Monday, September 14, 2009

A Vision for Main Street

On Friday last, an eager group of downtown merchants, residents, elected officials, and City staff crowded into the east wing of the library to see the preliminary results of MAG's Main Street Vision Study.

And such a vision it was. Poring over the engineering diagrams, the artist's conceptions, and the numerous pictorial examples from other western Main Streets, I felt as though I were actually gazing upon the American Fork Main Street I have always envisioned.

It was like driving down 89 wearing rose-colored glasses.

This, for me, was the truth-revealing paradox of the evening, to think that the traffic-snarled corridor which is widely seen as the greatest deterrent to a healthy downtown could actually point the way to its revitalization. Consider the following morsels of insight gleaned from Friday's presentation:

  • If American Fork does nothing, today's 20,000 daily vehicle trips on Main Street will escalate to more than 50,000 in thirty years. Pacific Drive's counts will number in the 20,000s. This translates to seven lanes of traffic on Main, five on Pacific.
  • Sustainable traffic planning means including more mass transit options and better accommodations for pedestrians and bicyclists. This will not only ease the high traffic counts but will also bring life-giving pedestrian traffic to downtown merchants. ("Cars don't shop," we learned. "People shop.")
  • Creative solutions, such as the creation of one-way traffic couplets along Main and Pacific, can reduce lanes to three or four on each street.
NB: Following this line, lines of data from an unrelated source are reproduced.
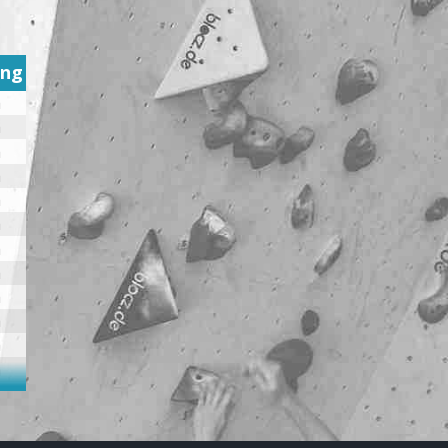
ung
h
h
h
h
h
h
h
h
h
h
h
h
h
h
h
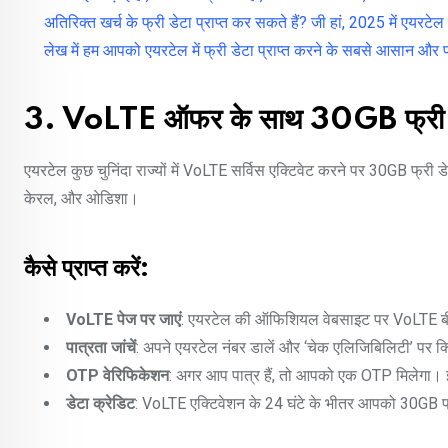
अतिरिक्त खर्च के फ्री डेटा प्राप्त कर सकते हैं? जी हां, 2025 में एयर
लेख में हम आपको एयरटेल में फ्री डेटा प्राप्त करने के सबसे आसान और प्रभ
3. VoLTE ऑफर के साथ 30GB फ्री 
एयरटेल कुछ चुनिंदा राज्यों में VoLTE सर्विस एक्टिवेट करने पर 30GB फ्री डेटा 
केरल, और ओडिशा।
कैसे प्राप्त करें:
VoLTE पेज पर जाएं
: एयरटेल की ऑफिशियल वेबसाइट पर VoLTE बीटा
पात्रता जांचें
: अपने एयरटेल नंबर डालें और ‘चेक एलिजिबिलिटी’ पर क
OTP वेरिफिकेशन
: अगर आप पात्र हैं, तो आपको एक OTP मिलेगा। इ
डेटा क्रेडिट
: VoLTE एक्टिवेशन के 24 घंटे के भीतर आपको 30GB फ्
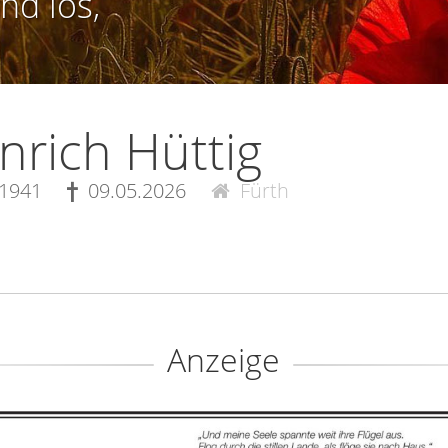
nd los,
nrich Hüttig
.1941
09.05.2026
Fürth
Anzeige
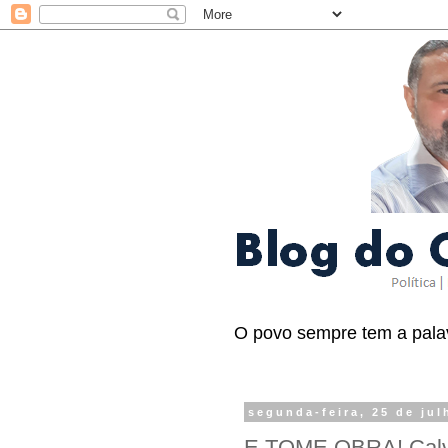
O povo sempre tem a palav
segunda-feira, 25 de jul
E TOME OBRA! Calvet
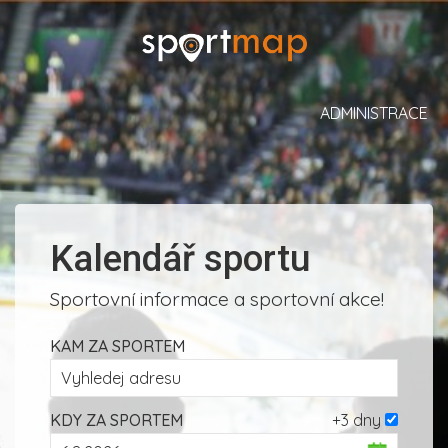
ADMINISTRACE
Kalendář sportu
Sportovní informace a sportovní akce!
KAM ZA SPORTEM
KDY ZA SPORTEM
+3 dny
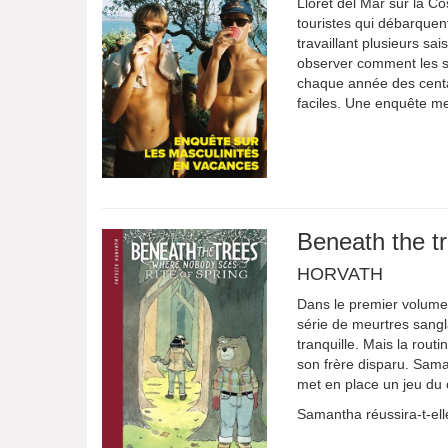
Lloret del Mar sur la Co
touristes qui débarquen
travaillant plusieurs s
observer comment les st
chaque année des centa
faciles. Une enquête me
Beneath the tr
HORVATH
Dans le premier volum
série de meurtres sangl
tranquille. Mais la rout
son frère disparu. Sama
met en place un jeu du c
Samantha réussira-t-elle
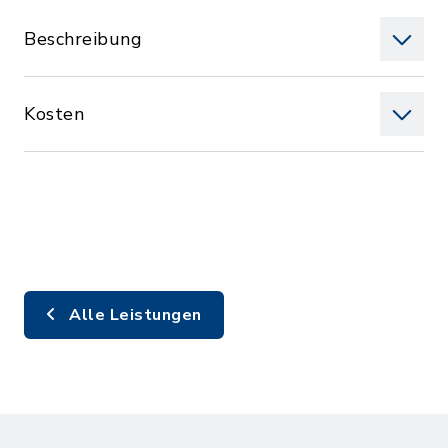
Beschreibung
Kosten
Alle Leistungen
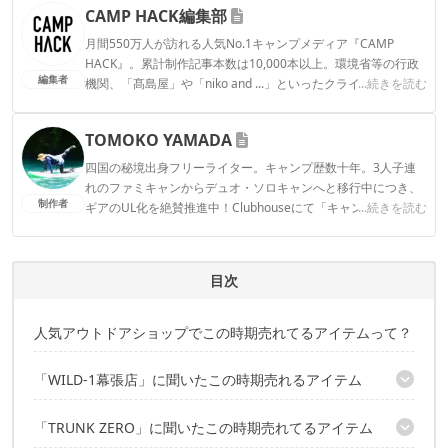
CAMP HACK編集部
月間550万人が訪れる人気No.1キャンプメディア『CAMP
HACK』。累計制作記事本数は10,000本以上。環境省等の行政
編集者
機関、「髙島屋」や「niko and ...」といったクライアントとの
...続きを読む
連携実績多数。また、TBSテレビ『ラヴィット！』等、各メデ
ィアで登壇機会多数の編集部員も所属。
TOMOKO YAMADA
CAMP HACK編集部のプロフィール
四国の秘境出身フリーライター。キャンプ歴数十年。3人子連
れのファミキャンからデュオ・ソロキャンへと移行中につき、
制作者
ギアのUL化を絶賛推進中！Clubhouseにて「キャンパーさんよ
...続きを読む
ってらっしゃい！」モデレーターやってます。よってらっしゃ
い〜！ Instagram：@tomokoyamada76
TOMOKO YAMADAのプロフィール
目次
人気アウトドアショップでこの時期売れてるアイテムって？
「WILD-1幕張店」に聞いたこの時期売れるアイテム
お話を伺ったのはキャンプ用品担当の前川さん
「TRUNK ZERO」に聞いたこの時期売れてるアイテム
① ユニフレーム「ファイアグリル」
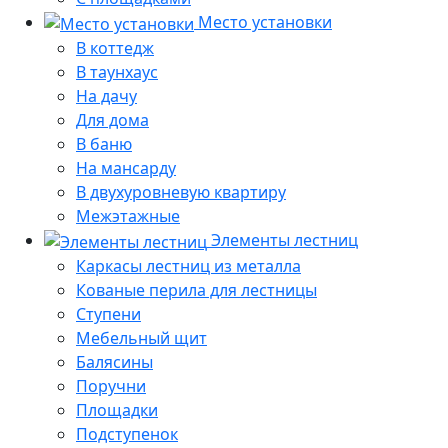
Место установки
В коттедж
В таунхаус
На дачу
Для дома
В баню
На мансарду
В двухуровневую квартиру
Межэтажные
Элементы лестниц
Каркасы лестниц из металла
Кованые перила для лестницы
Ступени
Мебельный щит
Балясины
Поручни
Площадки
Подступенок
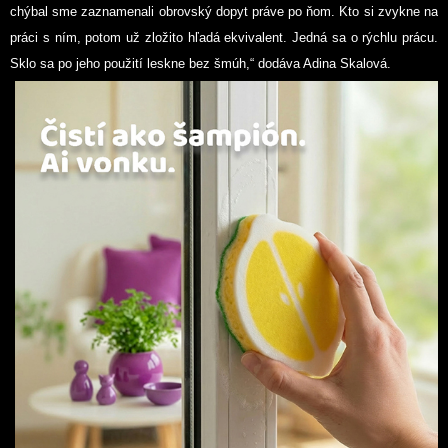
chýbal sme zaznamenali obrovský dopyt práve po ňom. Kto si zvykne na
práci s ním, potom už zložito hľadá ekvivalent. Jedná sa o rýchlu prácu.
Sklo sa po jeho použití leskne bez šmúh,“
dodáva Adina Skalová.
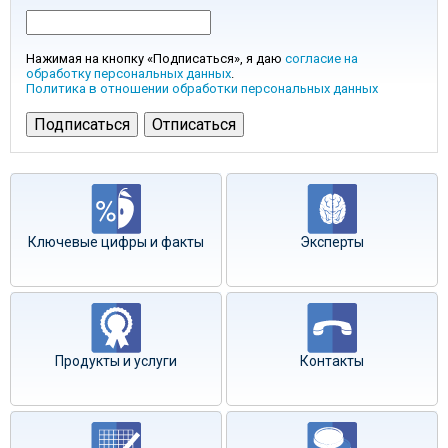
Нажимая на кнопку «Подписаться», я даю
согласие на
обработку персональных данных
.
Политика в отношении обработки персональных данных
Ключевые цифры и факты
Эксперты
Продукты и услуги
Контакты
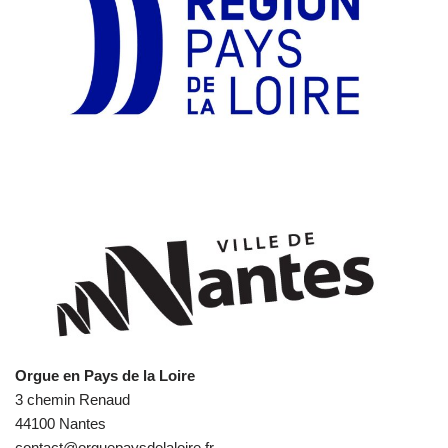
Orgue en Pays de la Loire
3 chemin Renaud
44100 Nantes
contact@orguepaysdelaloire.fr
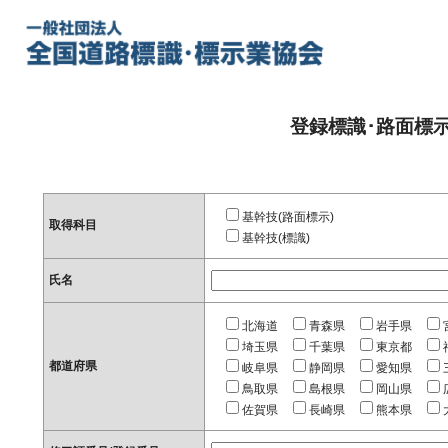
登録標識･路面標
基幹技(路面標示)
取得科目
基幹技(標識)
氏名
北海道
青森県
岩手県
埼玉県
千葉県
東京都
都道府県
岐阜県
静岡県
愛知県
鳥取県
島根県
岡山県
佐賀県
長崎県
熊本県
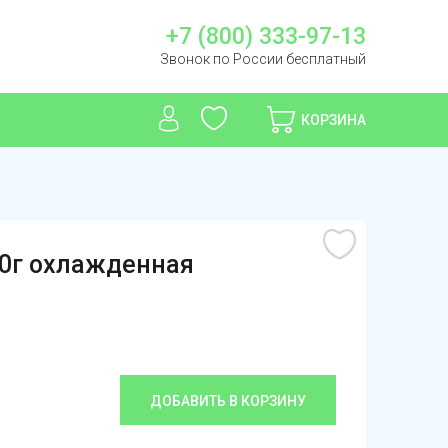
+7 (800) 333-97-13
Звонок по России бесплатный
КОРЗИНА
50г охлажденная
ДОБАВИТЬ В КОРЗИНУ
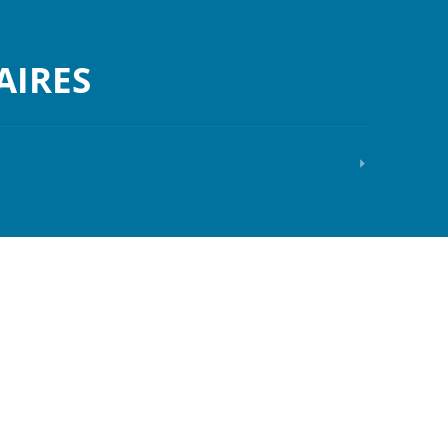
AIRES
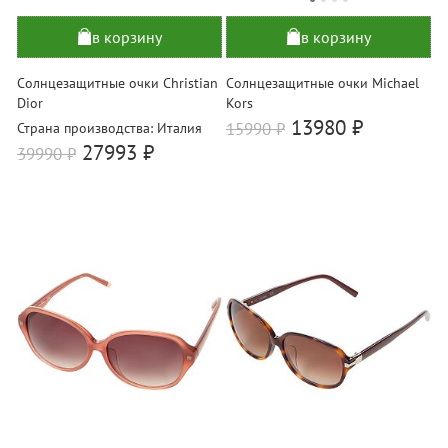
в корзину
в корзину
Солнцезащитные очки Christian
Солнцезащитные очки Michael
Dior
Kors
13980 ₽
15990
₽
Страна производства: Италия
27993 ₽
39990
₽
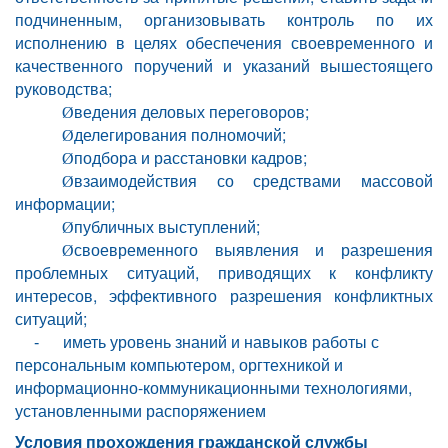
подчиненным, организовывать контроль по их
исполнению в целях обеспечения своевременного и
качественного поручений и указаний вышестоящего
руководства;
ведения деловых переговоров;
Ø
делегирования полномочий;
Ø
подбора и расстановки кадров;
Ø
взаимодействия со средствами массовой
Ø
информации;
публичных выступлений;
Ø
своевременного выявления и разрешения
Ø
проблемных ситуаций, приводящих к конфликту
интересов, эффективного разрешения конфликтных
ситуаций;
иметь уровень знаний и навыков работы с
-
персональным компьютером, оргтехникой и
информационно-коммуникационными технологиями,
установленными распоряжением
Условия прохождения гражданской службы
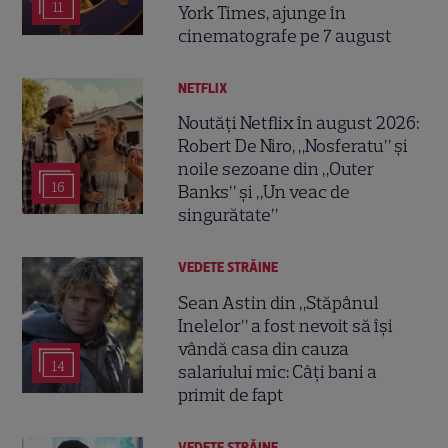
11
York Times, ajunge în
cinematografe pe 7 august
NETFLIX
Noutăți Netflix în august 2026:
Robert De Niro, „Nosferatu” și
noile sezoane din „Outer
16
Banks” și „Un veac de
singurătate”
VEDETE STRĂINE
Sean Astin din „Stăpânul
Inelelor” a fost nevoit să își
vândă casa din cauza
14
salariului mic: Câți bani a
primit de fapt
VEDETE STRĂINE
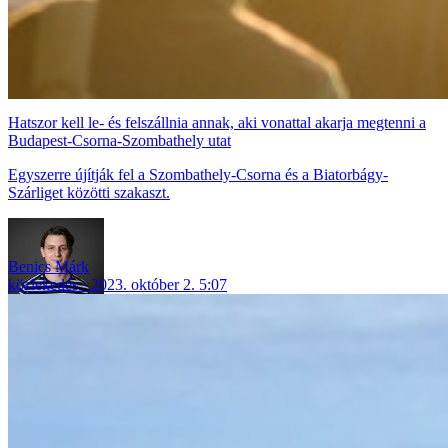
Hatszor kell le- és felszállnia annak, aki vonattal akarja megtenni a
Budapest-Csorna-Szombathely utat
Egyszerre újítják fel a Szombathely-Csorna és a Biatorbágy-
Szárliget közötti szakaszt.
Benics Márk
közlekedés
2023. október 2. 5:07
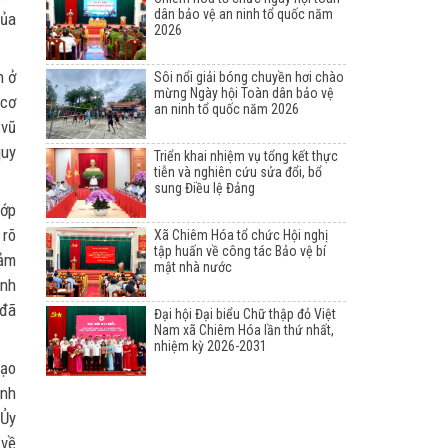
dân bảo vệ an ninh tổ quốc năm
của
2026
 ở
Sôi nổi giải bóng chuyền hơi chào
mừng Ngày hội Toàn dân bảo vệ
 cơ
an ninh tổ quốc năm 2026
 vũ
quy
Triển khai nhiệm vụ tổng kết thực
tiễn và nghiên cứu sửa đổi, bổ
sung Điều lệ Đảng
lớp
 rõ
Xã Chiêm Hóa tổ chức Hội nghị
tập huấn về công tác Bảo vệ bí
đảm
mật nhà nước
ình
 đã
Đại hội Đại biểu Chữ thập đỏ Việt
Nam xã Chiêm Hóa lần thứ nhất,
nhiệm kỳ 2026-2031
đạo
ành
 Ủy
 về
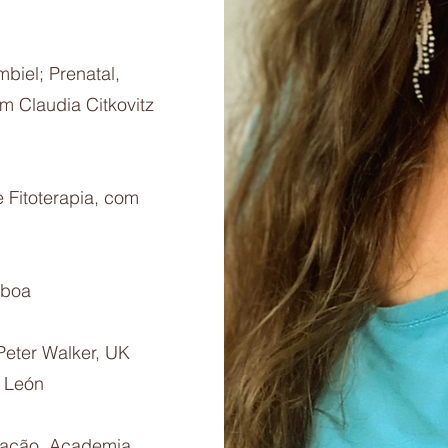
biel; Prenatal,
m Claudia Citkovitz
 Fitoterapia, com
isboa
eter Walker, UK
a León
tação, Academia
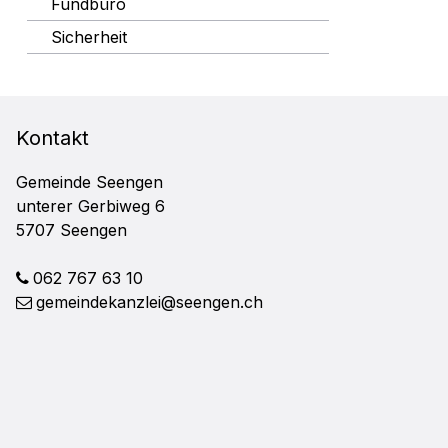
Fundbüro
Sicherheit
FOOTER
Kontakt
Gemeinde Seengen
unterer Gerbiweg 6
5707 Seengen
062 767 63 10
gemeindekanzlei@seengen.ch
This would allow the City to preserve the existing parking on each side, add a bicycle lane, and create better conditions for pedestrians.
  • It turns out that bicycle racks are a bigger motivator for cyclists than dedicated bike lanes.
  • It is possible to house a 21st century parking garage in a 19th century facade.
  • Street trees and harmonious landscaping do more than create a happy facade; they play a large part in generating economic prosperity by attracting customers and reducing crime.

Friday's open house, while preliminary in nature, nevertheless represents three months' hard work by a dedicated team of the state's best urban planners. In just three months, team members met with all existing stakeholders and gathered oral input. They surveyed every Main Street resident and business. They analyzed American Fork's business license trends, tax records and leakage reports; they gathered data from North Utah County's tourism destinations. They met with UDOT and UTA and surveyed the City's existing ordinances and budget constraints.

This underlying research will make a compelling case when the City begins to work toward next steps. This is good, because next steps will be difficult. If the City is to launch a new vision for Main Street, it will need to enact a new set of ordinances, the likes of which have never been seen in American Fork -- ordinances for TOD (transit-oriented development) and form-based ordinances.

City leaders will need to lobby vigorously for American Fork's interests with the likes of UDOT and UTA. Leaders must also be willing to sit down with potential developers and help them see a vision for themselves on Main Street.

These will be difficult battles. But if we are to overcome the blight that is overtaking our downtown, this is the fight we must fight.

Please watch for more of the Main Street Vision as it takes shape. I'm told drawings will soon be posted at the City's Web site.

And please, consider the urgent nature of this issue as you follow election debates this season. The full Main Street vision will take thirty years to realize. But the time to make decisions is now.